The gentleman-limner John White took part in England's second voyage to the New World in 1585, whose aim was to plant a colony in Virginia. The reason for his presence on board is well documented. In a manuscript dated circa 1584-1585 entitled Inducements to the Liking of the Voyage intended towards Virginia in 40. and 42. degrees, Richard Hakluyt suggested that the expedition needed, among the tradesmen on board, “a skilful painter [...] which the Spaniards used commonly in all their discoveries to bring the description of all beasts, birds, fishes, townes, &c.” Following a tradition attributed to the Spanish, John White was thus endowed with a mission to “drawe to life all strange birds beastes fishes plantes hearbes Trees and fruictes and bring home of eache sorte as nere as you may”. John White's drawings “to life” now appear clearly as having been mediated through classical knowledge and previous illustrated publications such as Conrad Gessner's Historia animalium. Besides, the finesse of many of White's neat and meticulous drawings indicates that they were quite probably the result of substantial posterior working up, thus not qualifying as ad vivum per se, as was common in the early modern period.  

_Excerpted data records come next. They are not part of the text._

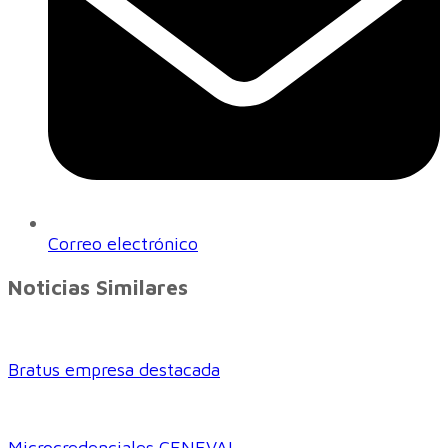
Correo electrónico
Noticias Similares
Bratus empresa destacada
Microcredenciales CENEVAL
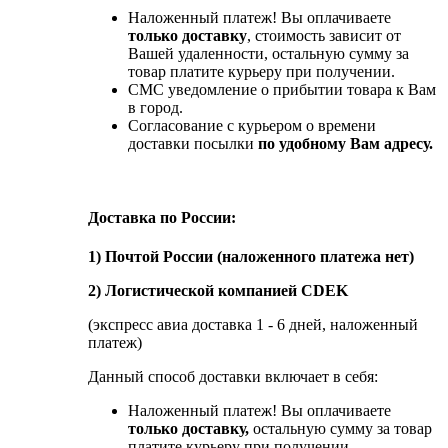
Наложенный платеж! Вы оплачиваете
только доставку
, стоимость зависит от
Вашей удаленности, остальную сумму за
товар платите курьеру при получении.
СМС уведомление о прибытии товара к Вам
в город.
Согласование с курьером о времени
доставки посылки
по удобному Вам адресу.
Доставка по России:
1) Почтой России (наложенного платежа нет)
2) Логистической компанией CDEK
(экспресс авиа доставка 1 - 6 дней, наложенный
платеж)
Данный способ доставки включает в себя:
Наложенный платеж! Вы оплачиваете
только доставку,
остальную сумму за товар
платите курьеру при получении.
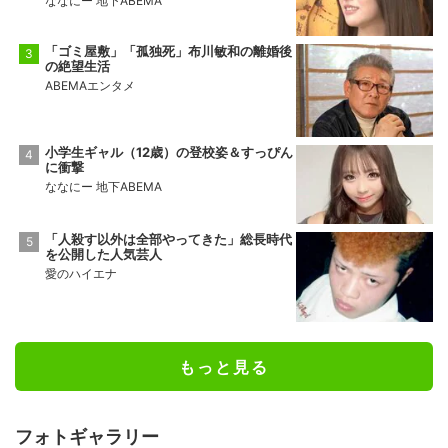
ななにー 地下ABEMA
「ゴミ屋敷」「孤独死」布川敏和の離婚後
の絶望生活
ABEMAエンタメ
小学生ギャル（12歳）の登校姿＆すっぴん
に衝撃
ななにー 地下ABEMA
「人殺す以外は全部やってきた」総長時代
を公開した人気芸人
愛のハイエナ
もっと見る
フォトギャラリー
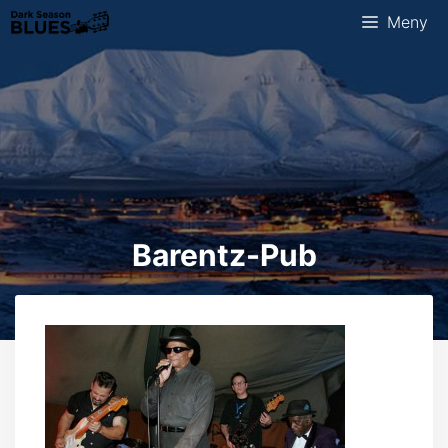
Hopp
Meny
til
innhold
Barentz-Pub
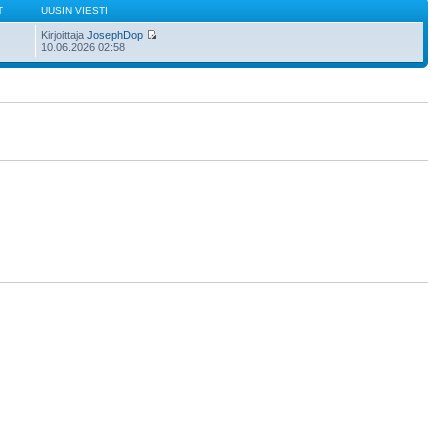
T
UUSIN VIESTI
Kirjoittaja
JosephDop
10.06.2026 02:58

Among the British Museum's seventy-five drawings in watercolour on paper presumably made by John White and assembled in an album whose title-page describes them as “pictures of sondry things collected and counterfeited according to the truth”, fourteen of them depict fish specimens (to which may be added other pictures still, including those describing the Indians' “manner of fishing” or “broyling fish”). The fish watercolours therefore amount to more than a third of all drawings of flora and fauna in the album. From this point of departure, the paper I am proposing explores the reason why fish feature so prominently among White's images. I argue that in addition to their practical, scientific and commercial purposes, these drawings also testify to a courtly and artistic presentation of their subjects. I will therefore adopt a medium-specific approach of fish depiction in the British Museum album. My paper contends that the development of watercolour (or “limning” as it was then known in England) as a pictorial medium gave rise to a conception of ichthyological illustration which differed rather markedly from other types of then popular media (such as engraving). The colourful and luminescent quality of pigments used in watercolour seems to have been explored to the full by John White in his depiction of fish, and may also partly account for his choice of species and specimens, thus adding an aesthetic and distinctly pictorial dimension to the transmission of ichthyological knowledge.